- **Action item**
Please write out the entries word for word, beginning at the very first line and continuing through the line that contains "استقرار انبوه موشک".

+++++

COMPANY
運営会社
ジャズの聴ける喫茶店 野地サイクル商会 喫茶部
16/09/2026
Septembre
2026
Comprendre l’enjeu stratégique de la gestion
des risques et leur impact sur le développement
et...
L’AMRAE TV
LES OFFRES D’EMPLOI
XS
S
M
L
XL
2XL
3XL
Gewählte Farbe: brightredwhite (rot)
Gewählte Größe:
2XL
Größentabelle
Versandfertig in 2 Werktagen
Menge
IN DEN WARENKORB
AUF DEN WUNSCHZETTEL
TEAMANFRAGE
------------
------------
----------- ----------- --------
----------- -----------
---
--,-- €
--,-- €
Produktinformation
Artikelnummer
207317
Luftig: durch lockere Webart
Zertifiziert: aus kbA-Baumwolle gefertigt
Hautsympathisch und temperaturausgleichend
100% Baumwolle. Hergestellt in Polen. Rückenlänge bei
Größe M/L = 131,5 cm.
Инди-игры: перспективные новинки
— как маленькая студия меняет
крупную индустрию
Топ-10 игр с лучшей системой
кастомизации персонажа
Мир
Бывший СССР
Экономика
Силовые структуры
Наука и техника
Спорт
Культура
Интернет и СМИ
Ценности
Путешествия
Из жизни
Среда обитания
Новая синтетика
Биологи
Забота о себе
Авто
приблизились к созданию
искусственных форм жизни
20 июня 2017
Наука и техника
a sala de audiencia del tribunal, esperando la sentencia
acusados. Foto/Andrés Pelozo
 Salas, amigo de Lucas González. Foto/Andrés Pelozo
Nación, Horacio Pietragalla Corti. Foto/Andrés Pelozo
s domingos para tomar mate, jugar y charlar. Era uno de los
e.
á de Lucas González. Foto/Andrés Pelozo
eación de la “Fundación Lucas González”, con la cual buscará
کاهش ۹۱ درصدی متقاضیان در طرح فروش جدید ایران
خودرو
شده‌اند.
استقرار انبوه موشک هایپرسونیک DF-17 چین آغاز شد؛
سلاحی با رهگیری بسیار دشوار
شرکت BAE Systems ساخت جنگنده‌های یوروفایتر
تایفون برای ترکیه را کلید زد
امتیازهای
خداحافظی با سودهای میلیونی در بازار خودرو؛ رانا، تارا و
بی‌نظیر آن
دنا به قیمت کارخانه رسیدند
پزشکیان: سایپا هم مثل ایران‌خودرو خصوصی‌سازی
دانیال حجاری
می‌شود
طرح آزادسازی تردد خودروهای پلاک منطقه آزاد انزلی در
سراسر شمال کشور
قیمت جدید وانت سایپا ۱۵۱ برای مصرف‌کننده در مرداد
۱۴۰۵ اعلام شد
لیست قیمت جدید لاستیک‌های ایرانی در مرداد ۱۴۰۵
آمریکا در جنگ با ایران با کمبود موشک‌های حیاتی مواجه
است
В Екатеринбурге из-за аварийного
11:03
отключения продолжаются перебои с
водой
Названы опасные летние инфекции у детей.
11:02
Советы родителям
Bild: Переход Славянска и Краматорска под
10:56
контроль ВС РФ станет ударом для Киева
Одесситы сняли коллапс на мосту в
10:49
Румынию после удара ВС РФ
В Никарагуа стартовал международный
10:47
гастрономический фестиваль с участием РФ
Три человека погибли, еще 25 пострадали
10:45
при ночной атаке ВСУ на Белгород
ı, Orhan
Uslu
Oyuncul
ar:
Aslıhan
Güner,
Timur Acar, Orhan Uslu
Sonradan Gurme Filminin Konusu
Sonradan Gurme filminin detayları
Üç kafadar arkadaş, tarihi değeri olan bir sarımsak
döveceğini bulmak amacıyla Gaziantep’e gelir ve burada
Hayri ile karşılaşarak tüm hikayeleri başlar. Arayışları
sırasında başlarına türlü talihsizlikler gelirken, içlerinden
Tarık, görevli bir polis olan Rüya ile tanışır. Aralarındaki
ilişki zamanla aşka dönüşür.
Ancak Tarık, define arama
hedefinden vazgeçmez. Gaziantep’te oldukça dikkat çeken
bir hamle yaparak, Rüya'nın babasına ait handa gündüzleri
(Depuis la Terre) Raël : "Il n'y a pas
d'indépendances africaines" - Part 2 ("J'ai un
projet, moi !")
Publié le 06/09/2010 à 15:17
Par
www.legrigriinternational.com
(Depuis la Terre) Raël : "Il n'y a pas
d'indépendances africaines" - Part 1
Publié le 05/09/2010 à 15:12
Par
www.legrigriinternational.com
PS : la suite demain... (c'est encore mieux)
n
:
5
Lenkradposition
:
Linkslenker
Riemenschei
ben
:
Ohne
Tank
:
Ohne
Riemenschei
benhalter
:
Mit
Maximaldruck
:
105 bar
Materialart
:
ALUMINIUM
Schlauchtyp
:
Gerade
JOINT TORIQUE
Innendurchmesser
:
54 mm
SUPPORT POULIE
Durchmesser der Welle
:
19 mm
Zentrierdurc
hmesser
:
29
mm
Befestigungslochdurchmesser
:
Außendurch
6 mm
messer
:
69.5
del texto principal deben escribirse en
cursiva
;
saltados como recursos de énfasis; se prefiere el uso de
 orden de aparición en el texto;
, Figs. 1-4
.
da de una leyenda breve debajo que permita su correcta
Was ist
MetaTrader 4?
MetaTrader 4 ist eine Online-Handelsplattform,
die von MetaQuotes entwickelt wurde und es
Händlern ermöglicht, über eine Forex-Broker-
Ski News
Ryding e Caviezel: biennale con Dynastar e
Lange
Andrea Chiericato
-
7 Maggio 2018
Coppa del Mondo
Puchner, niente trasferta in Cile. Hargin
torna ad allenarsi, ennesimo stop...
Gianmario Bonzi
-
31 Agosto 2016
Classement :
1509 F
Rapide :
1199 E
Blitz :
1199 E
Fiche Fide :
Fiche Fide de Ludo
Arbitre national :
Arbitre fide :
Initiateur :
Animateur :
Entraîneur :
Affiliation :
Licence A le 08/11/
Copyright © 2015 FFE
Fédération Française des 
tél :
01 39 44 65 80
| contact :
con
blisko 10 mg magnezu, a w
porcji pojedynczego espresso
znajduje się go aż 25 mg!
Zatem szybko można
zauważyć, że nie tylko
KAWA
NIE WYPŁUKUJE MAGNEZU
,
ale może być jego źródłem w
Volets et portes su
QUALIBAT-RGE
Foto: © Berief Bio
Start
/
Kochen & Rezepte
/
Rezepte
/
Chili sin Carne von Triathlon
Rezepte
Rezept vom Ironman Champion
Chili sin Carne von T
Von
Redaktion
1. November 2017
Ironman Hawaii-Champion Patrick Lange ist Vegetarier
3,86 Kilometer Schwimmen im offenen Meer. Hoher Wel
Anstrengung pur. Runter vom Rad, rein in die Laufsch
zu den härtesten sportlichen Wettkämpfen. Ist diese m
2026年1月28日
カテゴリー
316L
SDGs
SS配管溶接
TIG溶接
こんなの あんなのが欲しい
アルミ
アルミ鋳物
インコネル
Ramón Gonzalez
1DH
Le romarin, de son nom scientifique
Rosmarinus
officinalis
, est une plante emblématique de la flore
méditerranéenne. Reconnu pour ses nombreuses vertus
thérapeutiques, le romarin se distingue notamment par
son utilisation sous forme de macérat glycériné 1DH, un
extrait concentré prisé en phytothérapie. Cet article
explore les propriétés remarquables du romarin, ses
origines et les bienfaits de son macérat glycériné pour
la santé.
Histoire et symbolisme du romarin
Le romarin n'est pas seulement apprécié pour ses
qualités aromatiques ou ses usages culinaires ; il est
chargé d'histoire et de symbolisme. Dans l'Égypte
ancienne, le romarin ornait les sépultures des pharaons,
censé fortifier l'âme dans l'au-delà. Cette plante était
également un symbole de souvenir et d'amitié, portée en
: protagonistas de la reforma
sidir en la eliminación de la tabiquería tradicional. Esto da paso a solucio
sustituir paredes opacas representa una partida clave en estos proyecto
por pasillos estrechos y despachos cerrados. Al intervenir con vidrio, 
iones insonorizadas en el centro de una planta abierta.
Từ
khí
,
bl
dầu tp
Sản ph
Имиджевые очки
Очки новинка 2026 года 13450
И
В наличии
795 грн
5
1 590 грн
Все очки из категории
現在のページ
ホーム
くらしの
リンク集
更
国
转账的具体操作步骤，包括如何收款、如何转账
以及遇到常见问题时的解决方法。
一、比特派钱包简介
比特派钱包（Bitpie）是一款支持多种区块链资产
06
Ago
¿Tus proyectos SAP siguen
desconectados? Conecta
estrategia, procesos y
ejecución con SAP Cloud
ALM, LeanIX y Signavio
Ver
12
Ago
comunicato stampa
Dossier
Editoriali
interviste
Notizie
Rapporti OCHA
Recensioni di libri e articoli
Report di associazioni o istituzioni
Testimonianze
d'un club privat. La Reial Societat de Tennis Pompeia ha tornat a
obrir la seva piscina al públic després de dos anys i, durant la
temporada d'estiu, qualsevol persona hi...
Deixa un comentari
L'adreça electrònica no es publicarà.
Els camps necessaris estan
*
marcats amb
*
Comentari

+++++

- **Response to the task**
COMPANY
運営会社
ジャズの聴ける喫茶店 野地サイクル商会 喫茶部
16/09/2026
Septembre
2026
Comprendre l’enjeu stratégique de la gestion
des risques et leur impact sur le développement
et...
L’AMRAE TV
LES OFFRES D’EMPLOI
XS
S
M
L
XL
2XL
3XL
Gewählte Farbe: brightredwhite (rot)
Gewählte Größe:
2XL
Größentabelle
Versandfertig in 2 Werktagen
Menge
IN DEN WARENKORB
AUF DEN WUNSCHZETTEL
TEAMANFRAGE
------------
------------
----------- ----------- --------
----------- -----------
---
--,-- €
--,-- €
Produktinformation
Artikelnummer
207317
Luftig: durch lockere Webart
Zertifiziert: aus kbA-Baumwolle gefertigt
Hautsympathisch und temperaturausgleichend
100% Baumwolle. Hergestellt in Polen. Rückenlänge bei
Größe M/L = 131,5 cm.
Инди-игры: перспективные новинки
— как маленькая студия меняет
крупную индустрию
Топ-10 игр с лучшей системой
кастомизации персонажа
Мир
Бывший СССР
Экономика
Силовые структуры
Наука и техника
Спорт
Культура
Интернет и СМИ
Ценности
Путешествия
Из жизни
Среда обитания
Новая синтетика
Биологи
Забота о себе
Авто
приблизились к созданию
искусственных форм жизни
20 июня 2017
Наука и техника
a sala de audiencia del tribunal, esperando la sentencia
acusados. Foto/Andrés Pelozo
 Salas, amigo de Lucas González. Foto/Andrés Pelozo
Nación, Horacio Pietragalla Corti. Foto/Andrés Pelozo
s domingos para tomar mate, jugar y charlar. Era uno de los
e.
á de Lucas González. Foto/Andrés Pelozo
eación de la “Fundación Lucas González”, con la cual buscará
کاهش ۹۱ درصدی متقاضیان در طرح فروش جدید ایران
خودرو
شده‌اند.
استقرار انبوه موشک هایپرسونیک DF-17 چین آغاز شد؛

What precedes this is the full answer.